Tchad : la transition à pas de caméléon

Cela fait exactement trois mois que le président tchadien, le Maréchal Idriss Déby Itno est officiellement mort dans les combats contre le Front pour l’alternance et la concorde au Tchad (FACT), une rébellion au Nord du pays. Depuis lors, l’un de ses fils, le général Mahamat Idriss Déby, a pris les rênes du pays, en mettant en place le Conseil militaire de transition (CMT), censé mener une transition en 18 mois. Sauf que depuis trois mois, le Conseil national de transition de 93 membres « issus de toutes les classes de la société » et chargé du pouvoir législatif et l’examen du projet de nouvelle Constitution, de même que le dialogue inclusif se font attendre, suscitant moult interrogations. Où en est-on avec la transition ?

Le Tchad pourra-t-il respecter le délai de 18 mois « renouvelable une fois en cas de blocage » ? Déby fils sera-t-il candidat aux élections ? Au-delà du gouvernement d’ouverture formé, le 2 mai 2021, le Conseil militaire de transition « se presse lentement » pour mettre en place les organes transitoires. Alors qu’il s’agit bel et bien du dialogue inclusif et du Conseil national de transition qui doivent, entre autres, élaborer la nouvelle constitution, fixer la date des élections et surtout, discuter des conditions d’éligibilité au poste de président de la République. Bien plus, le général Mahamat Déby a posé deux autres conditions pour respecter le délai de 18 mois, notamment la capacité des Tchadiens à convenir de l’essentiel lors du dialogue inclusif et l’épineuse question du financement des organes de la transition et de l’organisation des élections.
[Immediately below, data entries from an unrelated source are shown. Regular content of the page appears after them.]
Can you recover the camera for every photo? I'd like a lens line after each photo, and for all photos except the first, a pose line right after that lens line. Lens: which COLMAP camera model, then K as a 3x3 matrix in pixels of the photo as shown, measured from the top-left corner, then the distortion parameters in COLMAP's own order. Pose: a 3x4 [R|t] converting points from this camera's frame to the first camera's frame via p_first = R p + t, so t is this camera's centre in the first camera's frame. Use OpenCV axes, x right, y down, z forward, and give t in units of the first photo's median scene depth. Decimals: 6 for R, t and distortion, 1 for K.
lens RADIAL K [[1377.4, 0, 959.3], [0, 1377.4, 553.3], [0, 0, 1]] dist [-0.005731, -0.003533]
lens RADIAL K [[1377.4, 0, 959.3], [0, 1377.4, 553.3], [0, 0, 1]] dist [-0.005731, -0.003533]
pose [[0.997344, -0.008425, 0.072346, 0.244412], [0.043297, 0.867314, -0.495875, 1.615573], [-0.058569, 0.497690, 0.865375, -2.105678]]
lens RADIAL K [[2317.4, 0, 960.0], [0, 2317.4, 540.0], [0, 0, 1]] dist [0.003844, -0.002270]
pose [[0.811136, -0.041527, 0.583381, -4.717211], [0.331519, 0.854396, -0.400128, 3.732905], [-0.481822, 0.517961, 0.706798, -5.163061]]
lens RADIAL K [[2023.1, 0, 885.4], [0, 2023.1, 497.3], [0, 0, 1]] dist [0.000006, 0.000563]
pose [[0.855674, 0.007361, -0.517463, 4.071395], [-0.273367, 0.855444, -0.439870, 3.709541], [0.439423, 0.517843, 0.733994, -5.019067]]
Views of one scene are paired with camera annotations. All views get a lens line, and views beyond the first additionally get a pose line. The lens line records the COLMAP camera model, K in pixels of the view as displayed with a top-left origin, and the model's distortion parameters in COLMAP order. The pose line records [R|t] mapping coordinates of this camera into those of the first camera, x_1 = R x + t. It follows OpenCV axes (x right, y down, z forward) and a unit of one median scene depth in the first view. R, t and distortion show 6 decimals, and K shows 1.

C’est dire que le désormais homme fort du Tchad se donne des marges de manœuvres pour bien asseoir son pouvoir, ce d’autant plus qu’il dispose d’une possibilité de renouveler la transition pour la porter au final à 36 mois, soit trois ans. A ce rythme, le délai du premier round de 18 mois paraît clairement intenable, à moins qu’un coup d’accélérateur soit donné au processus. Ce fonctionnement à pas de caméléon en dit donc long sur les intentions réelles de Mahamat Idriss Déby qui pourtant, a non seulement promis d’organiser des élections démocratiques, libres et transparentes dans les meilleurs délais, mais aussi et surtout faire en sorte que les membres du CMT ne se présentent pas à l’élection. « C’est un engagement qui a été pris devant le peuple », avait-il même dit.

Mais pour qui connaît le glissement dynastique qui a caractérisé la succession de Déby- père, il serait naïf de croire que le fils organisera ces élections sans être candidat, pour ensuite retourner dans les casernes afin de laisser le pouvoir à celui qui sera élu au terme de la transition. En tous les cas, la lenteur avec laquelle les choses se mettent en place réserve de nombreuses surprises à ceux qui rêvent d’un Tchad dirigé par un président civil.